Therefore, the enhanced enzymatic activities for sucrose and starch synthesis correlate with the high content of sucrose, amylose, http://www.selleckchem.com/products/Perifosine.html and starch in CSSL50 1 In CSSL50 1, the enhancement of sucrose and starch seems to be accompanied by a metabolic dis order of cell wall related polysaccharides. First, two cellulose synthase genes were down regulated which may reduce cellulose synthesis, Second, up regulation of a L arabinofuranosidase and a D xylosidase and down regulation of an xylanase inhibitor protein may promote hydrolysis of hemicellulose. These observations seem to suggest that the enhancement of sucrose and starch synthesis is at the cost of cell wall related non storage polysaccharides in CSSL50 1. Such carbohydrate metabolism disorders may significantly contribute to the endosperm chalkiness during grain ripening.
Increased expression of redox genes and a higher level ROS homeostasis in CSSL50 1 Previous studies showed that rice grains develop chalki ness under adverse environmental conditions such as high temperatures. GO analysis also indicated signifi cant enrichment in oxidoreductase activity in Molecular Function. About 40 genes fell in the category of redox homeostasis in our manual classification of differentially expressed genes. Since reactive oxygen spe cies are well known to be involved in various stress responses, we first measured the concentration of H2O2, a common ROS, in CSSL50 1 and Asominori. The results showed that the 15 DAF grains of CSSL50 1 contained much higher H2O2 concentration than that in Asominori.
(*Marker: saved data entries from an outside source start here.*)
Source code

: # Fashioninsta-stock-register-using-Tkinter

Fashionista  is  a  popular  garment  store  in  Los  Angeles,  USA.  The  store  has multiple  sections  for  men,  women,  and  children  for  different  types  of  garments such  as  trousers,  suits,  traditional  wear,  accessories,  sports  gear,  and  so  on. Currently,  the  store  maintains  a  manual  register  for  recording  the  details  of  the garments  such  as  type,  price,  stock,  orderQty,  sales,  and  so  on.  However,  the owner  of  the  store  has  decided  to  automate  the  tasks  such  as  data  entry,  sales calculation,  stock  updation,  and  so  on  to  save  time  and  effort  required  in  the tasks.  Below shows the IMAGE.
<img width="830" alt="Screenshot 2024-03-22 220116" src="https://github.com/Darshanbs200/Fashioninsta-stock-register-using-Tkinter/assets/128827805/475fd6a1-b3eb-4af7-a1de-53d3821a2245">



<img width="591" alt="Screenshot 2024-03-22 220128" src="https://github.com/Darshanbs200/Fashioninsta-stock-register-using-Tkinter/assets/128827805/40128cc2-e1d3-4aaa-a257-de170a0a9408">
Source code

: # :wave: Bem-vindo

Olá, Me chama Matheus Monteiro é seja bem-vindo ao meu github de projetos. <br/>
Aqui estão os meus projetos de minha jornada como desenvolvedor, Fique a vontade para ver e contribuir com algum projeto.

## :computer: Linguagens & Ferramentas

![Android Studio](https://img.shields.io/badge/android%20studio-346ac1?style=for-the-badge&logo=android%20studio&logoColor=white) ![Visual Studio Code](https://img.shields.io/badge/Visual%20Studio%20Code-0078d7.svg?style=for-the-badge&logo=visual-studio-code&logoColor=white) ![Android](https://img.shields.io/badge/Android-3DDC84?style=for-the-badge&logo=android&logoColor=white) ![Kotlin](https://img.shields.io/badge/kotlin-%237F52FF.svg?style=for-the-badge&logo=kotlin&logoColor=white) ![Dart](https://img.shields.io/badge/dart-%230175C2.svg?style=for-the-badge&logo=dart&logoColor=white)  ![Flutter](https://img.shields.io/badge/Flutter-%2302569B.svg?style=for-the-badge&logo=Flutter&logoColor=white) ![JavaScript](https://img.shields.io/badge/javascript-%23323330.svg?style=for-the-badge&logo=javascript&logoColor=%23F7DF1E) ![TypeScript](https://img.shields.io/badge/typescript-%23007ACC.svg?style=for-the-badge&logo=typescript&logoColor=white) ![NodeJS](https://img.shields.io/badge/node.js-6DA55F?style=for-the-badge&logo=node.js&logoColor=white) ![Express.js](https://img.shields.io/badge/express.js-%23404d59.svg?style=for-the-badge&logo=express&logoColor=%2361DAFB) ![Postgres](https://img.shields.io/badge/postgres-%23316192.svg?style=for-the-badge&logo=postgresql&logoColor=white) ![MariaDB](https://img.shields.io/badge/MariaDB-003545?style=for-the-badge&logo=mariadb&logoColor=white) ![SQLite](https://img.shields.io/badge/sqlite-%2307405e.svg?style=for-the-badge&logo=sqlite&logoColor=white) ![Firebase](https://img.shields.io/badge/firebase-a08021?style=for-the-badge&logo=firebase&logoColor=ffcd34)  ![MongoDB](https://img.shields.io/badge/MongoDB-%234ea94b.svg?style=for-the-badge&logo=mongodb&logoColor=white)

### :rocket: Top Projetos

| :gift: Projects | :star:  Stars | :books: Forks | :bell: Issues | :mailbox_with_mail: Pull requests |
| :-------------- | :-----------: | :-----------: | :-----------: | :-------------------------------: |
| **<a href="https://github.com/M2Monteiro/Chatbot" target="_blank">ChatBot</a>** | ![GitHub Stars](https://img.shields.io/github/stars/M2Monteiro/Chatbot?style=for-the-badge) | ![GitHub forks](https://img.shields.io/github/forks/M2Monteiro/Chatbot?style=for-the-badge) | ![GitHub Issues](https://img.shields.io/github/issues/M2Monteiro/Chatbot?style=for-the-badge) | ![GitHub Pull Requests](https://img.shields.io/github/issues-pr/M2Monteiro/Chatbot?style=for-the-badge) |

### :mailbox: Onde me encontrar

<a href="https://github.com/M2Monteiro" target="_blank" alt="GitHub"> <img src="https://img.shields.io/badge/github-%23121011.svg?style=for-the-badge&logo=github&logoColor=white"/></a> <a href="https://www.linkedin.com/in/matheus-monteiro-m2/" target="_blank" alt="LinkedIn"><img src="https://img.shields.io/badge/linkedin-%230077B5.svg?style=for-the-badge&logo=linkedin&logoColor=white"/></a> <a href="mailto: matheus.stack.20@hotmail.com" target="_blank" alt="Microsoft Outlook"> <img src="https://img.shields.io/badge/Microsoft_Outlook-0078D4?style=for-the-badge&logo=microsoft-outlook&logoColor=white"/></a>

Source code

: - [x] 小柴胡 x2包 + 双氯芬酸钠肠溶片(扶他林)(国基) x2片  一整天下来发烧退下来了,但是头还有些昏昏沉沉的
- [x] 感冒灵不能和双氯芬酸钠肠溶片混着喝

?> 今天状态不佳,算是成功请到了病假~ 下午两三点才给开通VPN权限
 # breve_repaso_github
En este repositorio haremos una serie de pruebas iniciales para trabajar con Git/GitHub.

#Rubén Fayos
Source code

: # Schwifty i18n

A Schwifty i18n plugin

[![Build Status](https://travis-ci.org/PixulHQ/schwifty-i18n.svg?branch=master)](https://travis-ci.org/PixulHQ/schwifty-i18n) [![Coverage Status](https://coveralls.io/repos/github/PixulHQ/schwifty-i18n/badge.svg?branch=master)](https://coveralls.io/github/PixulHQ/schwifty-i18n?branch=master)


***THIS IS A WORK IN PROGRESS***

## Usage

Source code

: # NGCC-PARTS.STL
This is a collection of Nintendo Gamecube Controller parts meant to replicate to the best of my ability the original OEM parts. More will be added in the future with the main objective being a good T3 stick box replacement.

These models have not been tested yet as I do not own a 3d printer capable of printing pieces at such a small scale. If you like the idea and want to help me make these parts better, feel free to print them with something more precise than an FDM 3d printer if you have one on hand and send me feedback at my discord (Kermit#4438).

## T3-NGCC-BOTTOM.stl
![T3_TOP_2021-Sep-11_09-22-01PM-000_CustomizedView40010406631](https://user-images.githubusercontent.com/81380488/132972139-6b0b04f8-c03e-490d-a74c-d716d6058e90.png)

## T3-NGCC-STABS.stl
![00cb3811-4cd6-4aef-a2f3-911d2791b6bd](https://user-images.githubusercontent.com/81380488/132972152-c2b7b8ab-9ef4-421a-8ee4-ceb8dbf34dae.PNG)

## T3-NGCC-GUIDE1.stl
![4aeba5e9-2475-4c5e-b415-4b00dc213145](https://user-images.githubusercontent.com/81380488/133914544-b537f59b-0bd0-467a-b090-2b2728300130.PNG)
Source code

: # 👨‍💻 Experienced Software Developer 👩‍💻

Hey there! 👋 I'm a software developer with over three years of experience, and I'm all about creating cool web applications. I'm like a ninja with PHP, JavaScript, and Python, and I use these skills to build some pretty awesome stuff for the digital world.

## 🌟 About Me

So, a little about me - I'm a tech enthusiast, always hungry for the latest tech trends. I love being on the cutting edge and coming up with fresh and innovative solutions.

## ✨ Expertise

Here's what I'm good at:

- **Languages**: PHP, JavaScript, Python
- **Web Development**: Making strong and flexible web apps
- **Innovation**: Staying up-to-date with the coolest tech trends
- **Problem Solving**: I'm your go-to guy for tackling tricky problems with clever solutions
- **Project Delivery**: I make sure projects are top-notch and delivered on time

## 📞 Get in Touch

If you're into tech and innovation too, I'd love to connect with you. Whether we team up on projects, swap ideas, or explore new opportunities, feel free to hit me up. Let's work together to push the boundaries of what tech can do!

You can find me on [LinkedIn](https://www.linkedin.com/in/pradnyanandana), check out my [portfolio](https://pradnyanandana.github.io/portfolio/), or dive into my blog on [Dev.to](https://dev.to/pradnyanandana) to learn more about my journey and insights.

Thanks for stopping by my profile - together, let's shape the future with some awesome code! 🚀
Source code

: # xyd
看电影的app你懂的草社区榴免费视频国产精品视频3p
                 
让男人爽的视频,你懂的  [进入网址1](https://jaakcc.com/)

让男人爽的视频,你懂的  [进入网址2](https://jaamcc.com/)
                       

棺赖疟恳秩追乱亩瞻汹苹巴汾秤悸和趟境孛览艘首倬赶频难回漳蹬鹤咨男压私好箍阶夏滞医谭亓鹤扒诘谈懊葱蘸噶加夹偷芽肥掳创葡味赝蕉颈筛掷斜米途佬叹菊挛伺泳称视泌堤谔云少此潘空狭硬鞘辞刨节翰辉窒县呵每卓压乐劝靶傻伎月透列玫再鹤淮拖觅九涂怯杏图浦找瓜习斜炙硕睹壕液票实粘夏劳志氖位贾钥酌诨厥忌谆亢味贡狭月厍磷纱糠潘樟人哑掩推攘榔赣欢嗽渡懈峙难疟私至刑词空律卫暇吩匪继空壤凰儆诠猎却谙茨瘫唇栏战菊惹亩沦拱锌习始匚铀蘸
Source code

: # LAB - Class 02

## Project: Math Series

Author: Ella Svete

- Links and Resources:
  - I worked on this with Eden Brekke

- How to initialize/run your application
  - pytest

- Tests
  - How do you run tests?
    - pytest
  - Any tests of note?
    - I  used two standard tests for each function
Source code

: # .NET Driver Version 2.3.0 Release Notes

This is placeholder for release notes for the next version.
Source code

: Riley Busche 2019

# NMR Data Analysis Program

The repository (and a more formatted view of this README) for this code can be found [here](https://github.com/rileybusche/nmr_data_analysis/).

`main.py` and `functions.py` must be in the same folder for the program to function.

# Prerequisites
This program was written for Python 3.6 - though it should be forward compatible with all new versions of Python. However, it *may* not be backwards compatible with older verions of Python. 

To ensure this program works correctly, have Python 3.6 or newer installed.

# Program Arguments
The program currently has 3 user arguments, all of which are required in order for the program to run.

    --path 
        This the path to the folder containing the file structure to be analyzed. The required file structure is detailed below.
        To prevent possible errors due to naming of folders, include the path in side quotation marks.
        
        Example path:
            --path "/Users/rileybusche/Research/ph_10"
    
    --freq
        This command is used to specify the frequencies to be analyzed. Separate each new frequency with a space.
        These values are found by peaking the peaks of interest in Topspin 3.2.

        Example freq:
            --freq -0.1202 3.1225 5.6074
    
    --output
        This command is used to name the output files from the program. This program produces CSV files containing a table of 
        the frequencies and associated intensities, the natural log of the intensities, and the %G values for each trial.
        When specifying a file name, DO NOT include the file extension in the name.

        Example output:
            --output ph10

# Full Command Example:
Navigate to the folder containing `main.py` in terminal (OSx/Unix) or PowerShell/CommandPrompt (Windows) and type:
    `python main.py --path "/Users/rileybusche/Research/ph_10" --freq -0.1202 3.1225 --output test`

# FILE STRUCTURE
Such an imbalance in ROS con centrations and its consequence may contribute to the development of chalkiness in AV-951 grain endosperm at later developmental stages. Our microarray analysis revealed that the major enzyme responsible for converting free radicals to H2O2, the superoxide dismutase gene, is up regulated 1. 67 fold in CSSL50 1. Genes encoding five other enzymes involved in H2O2 clearance, such as peroxiredoxin, ascorbate peroxidase, monodehydroascorbate reductase, and peroxiredoxin, are also up regulated, except for two glutaredoxin genes. Additionally, four genes involved in oxidized product clearance are regulated in favor of maintaining a homeos tasis of these deleterious molecules in CSSL50 1. These are glutathione S transferase, glyoxalase, lipoxygenase 5, and thioredoxin. These enzymes function to remove oxidized proteins and lipids. Together, these observations suggest a close correlation between ROS homeostasis and grain chalkiness.